But the difference is not solely attributable to the presence of retrograde nationalists who do not want to acknowledge that their country did shameful things in the past. It is also the case that Japan's geographic situation is different from Germany's. The borders in Europe are settled. Not so in Asia. China is flexing its nascent naval muscles. Japan is figuring out how to respond. North Korea remains a bellicose foe, both for Japan and South Korea. 

The rise of a patriotism would actually be in America's interest if it prompted Japan to take a more assertive role in trying to balance Chinese military power. But the route that nationalists in Japan are following is a losing one. To remain in denial over Japanese crimes is not likely to induce Japan's neighbors to cooperate with it in confronting China. Rather, Japan simply continues to antagonize South Korea. And its neighbors have become expert at using Japan's periodic, half-hearted apologies to portray it in the worst light possible.
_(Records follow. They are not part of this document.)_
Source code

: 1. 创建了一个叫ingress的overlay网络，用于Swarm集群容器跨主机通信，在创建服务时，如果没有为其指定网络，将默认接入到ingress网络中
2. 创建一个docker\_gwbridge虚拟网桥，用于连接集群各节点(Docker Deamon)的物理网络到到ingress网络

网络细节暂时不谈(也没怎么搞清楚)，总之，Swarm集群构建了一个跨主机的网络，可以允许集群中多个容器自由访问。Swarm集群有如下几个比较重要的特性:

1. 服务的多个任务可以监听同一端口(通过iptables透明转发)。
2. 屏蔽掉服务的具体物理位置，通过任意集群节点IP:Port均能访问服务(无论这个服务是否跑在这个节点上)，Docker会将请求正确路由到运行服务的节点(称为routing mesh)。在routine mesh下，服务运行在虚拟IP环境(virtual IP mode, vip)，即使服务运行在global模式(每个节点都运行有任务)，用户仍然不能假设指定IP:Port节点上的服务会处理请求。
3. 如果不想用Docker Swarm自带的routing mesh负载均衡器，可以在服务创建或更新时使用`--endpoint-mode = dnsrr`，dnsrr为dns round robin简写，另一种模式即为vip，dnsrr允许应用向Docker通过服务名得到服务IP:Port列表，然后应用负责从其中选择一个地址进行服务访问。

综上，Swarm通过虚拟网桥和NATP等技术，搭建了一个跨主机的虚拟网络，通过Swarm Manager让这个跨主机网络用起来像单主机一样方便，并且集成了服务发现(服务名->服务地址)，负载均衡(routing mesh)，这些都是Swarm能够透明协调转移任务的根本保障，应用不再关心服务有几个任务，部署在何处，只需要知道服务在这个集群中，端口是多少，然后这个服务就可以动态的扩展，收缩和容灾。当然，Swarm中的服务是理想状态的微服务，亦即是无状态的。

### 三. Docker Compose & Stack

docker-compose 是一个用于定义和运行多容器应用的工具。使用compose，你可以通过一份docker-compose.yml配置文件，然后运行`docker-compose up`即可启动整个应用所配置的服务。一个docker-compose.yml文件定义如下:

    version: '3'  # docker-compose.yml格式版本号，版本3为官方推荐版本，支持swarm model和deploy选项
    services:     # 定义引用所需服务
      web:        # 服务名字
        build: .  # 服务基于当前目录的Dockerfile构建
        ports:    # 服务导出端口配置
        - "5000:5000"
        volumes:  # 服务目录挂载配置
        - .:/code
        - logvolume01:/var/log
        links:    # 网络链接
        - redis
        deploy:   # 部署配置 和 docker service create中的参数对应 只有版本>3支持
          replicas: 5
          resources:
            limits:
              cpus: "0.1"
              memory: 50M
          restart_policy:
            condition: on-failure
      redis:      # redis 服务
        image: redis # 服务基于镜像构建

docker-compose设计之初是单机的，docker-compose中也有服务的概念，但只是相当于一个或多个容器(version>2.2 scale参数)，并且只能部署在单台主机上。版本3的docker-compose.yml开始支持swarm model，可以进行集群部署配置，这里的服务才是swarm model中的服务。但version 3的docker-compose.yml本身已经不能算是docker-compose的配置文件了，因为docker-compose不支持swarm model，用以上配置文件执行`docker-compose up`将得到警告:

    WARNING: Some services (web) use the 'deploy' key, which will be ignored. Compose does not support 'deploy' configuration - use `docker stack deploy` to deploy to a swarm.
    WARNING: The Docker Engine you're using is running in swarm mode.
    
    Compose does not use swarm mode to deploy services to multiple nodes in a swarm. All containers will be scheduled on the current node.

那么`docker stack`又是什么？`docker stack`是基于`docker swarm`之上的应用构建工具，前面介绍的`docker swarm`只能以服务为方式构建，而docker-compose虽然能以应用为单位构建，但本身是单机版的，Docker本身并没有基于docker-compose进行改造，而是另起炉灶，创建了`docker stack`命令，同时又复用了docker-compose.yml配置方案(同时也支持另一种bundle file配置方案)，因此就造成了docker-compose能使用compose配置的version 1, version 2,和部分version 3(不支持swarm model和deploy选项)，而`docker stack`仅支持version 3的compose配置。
After all, China, which murdered tens of millions of its own citizens, while leaping forward under Mao, does not exactly have great moral standing, either.

To what degree Japan's flirtation with nationalism is also simply an act of romantic vanity is another question. Can anyone seriously expect a society of pensioners, which is what Japan is rapidly becoming, to embark upon a new quest for Weltmacht, or world power? Tokyo would do better to focus on how it can counter China's growing might. Indulging in nationalism is a frivolous luxury that will not accomplish that goal.